What is expected: In the rows below, reproduce word for word the lines starting with the line that contains "Risk vs. return" and going on through the line that contains "maximize returns for".

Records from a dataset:
* * * * *
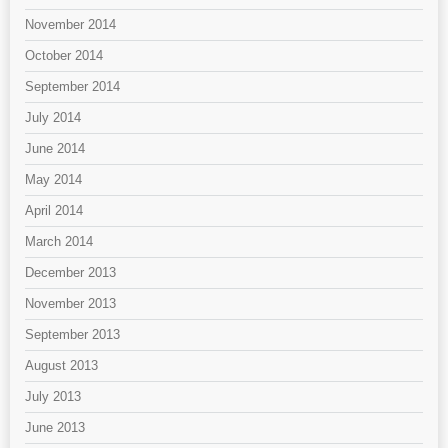
November 2014
October 2014
September 2014
July 2014
June 2014
May 2014
April 2014
March 2014
December 2013
November 2013
September 2013
August 2013
July 2013
June 2013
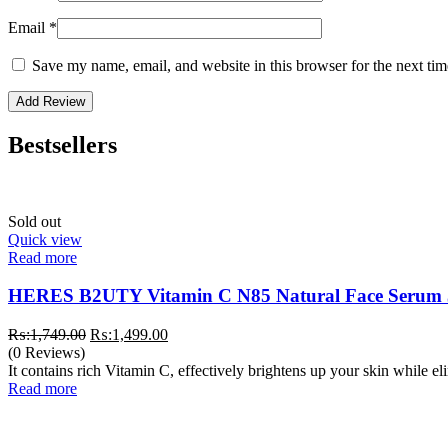
Email
*
Save my name, email, and website in this browser for the next ti
Bestsellers
Sold out
Quick view
Read more
HERES B2UTY Vitamin C N85 Natural Face Serum
Original
Current
₨:
1,749.00
₨:
1,499.00
price
price
(0 Reviews)
was:
is:
It contains rich Vitamin C, effectively brightens up your skin while e
₨:1,749.00.
₨:1,499.00.
Read more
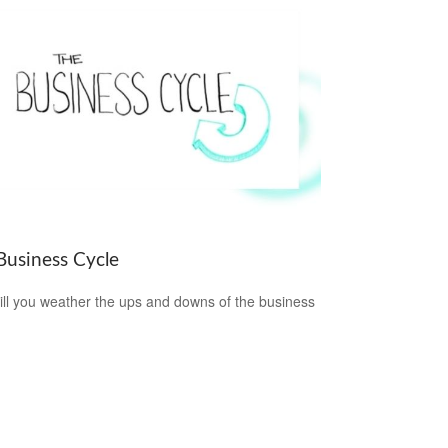
Business Cycle
ll you weather the ups and downs of the business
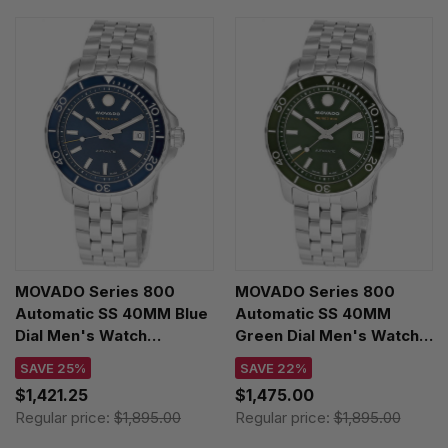
MOVADO Series 800
MOVADO Series 800
Automatic SS 40MM Blue
Automatic SS 40MM
Dial Men's Watch
Green Dial Men's Watch
2600197
2600198
SAVE 25%
SAVE 22%
$1,421.25
$1,475.00
Regular price:
$1,895.00
Regular price:
$1,895.00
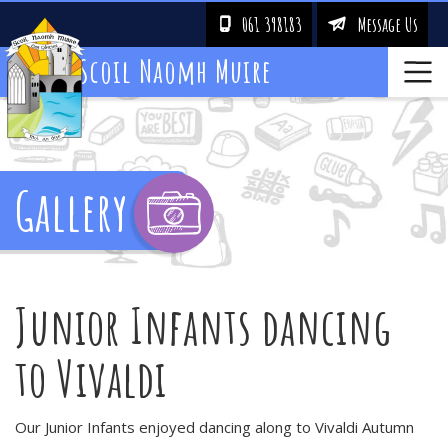
061 398183
Message Us
!
&
Scoil Naomh Muire
Gallery
Junior Infants dancing
to Vivaldi
Our Junior Infants enjoyed dancing along to Vivaldi Autumn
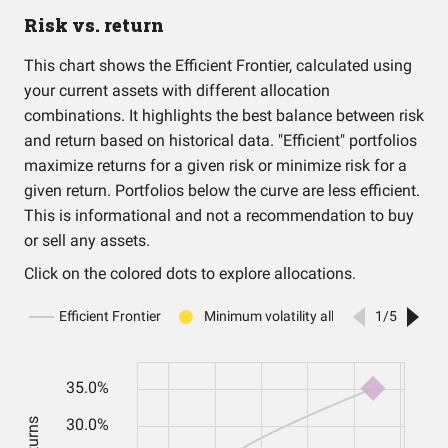
Risk vs. return
This chart shows the Efficient Frontier, calculated using
your current assets with different allocation
combinations. It highlights the best balance between risk
and return based on historical data. "Efficient" portfolios
maximize returns for a given risk or minimize risk for a
given return. Portfolios below the curve are less efficient.
This is informational and not a recommendation to buy
or sell any assets.
Click on the colored dots to explore allocations.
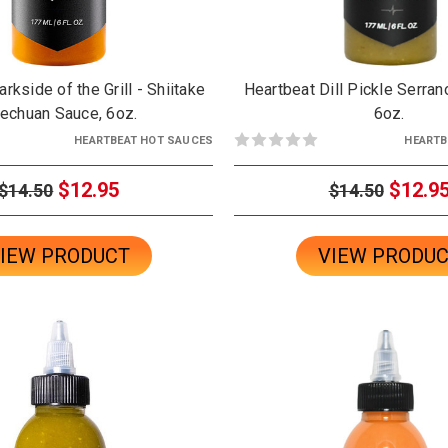
rkside of the Grill - Shiitake
Heartbeat Dill Pickle Serran
echuan Sauce, 6oz.
6oz.
HEARTBEAT HOT SAUCES
HEARTB
$12.95
$12.9
$14.50
$14.50
IEW PRODUCT
VIEW PRODU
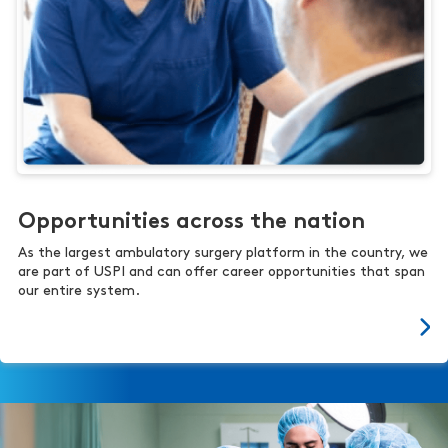
Opportunities across the nation
As the largest ambulatory surgery platform in the country, we
are part of USPI and can offer career opportunities that span
our entire system.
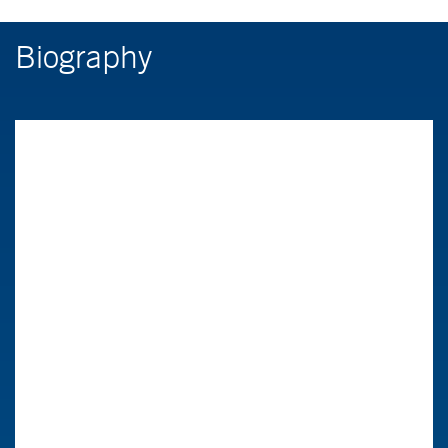
Biography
* * * * *
Solution for this task:
Risk vs. return
This chart shows the Efficient Frontier, calculated using
your current assets with different allocation
combinations. It highlights the best balance between risk
and return based on historical data. "Efficient" portfolios
maximize returns for a given risk or minimize risk for a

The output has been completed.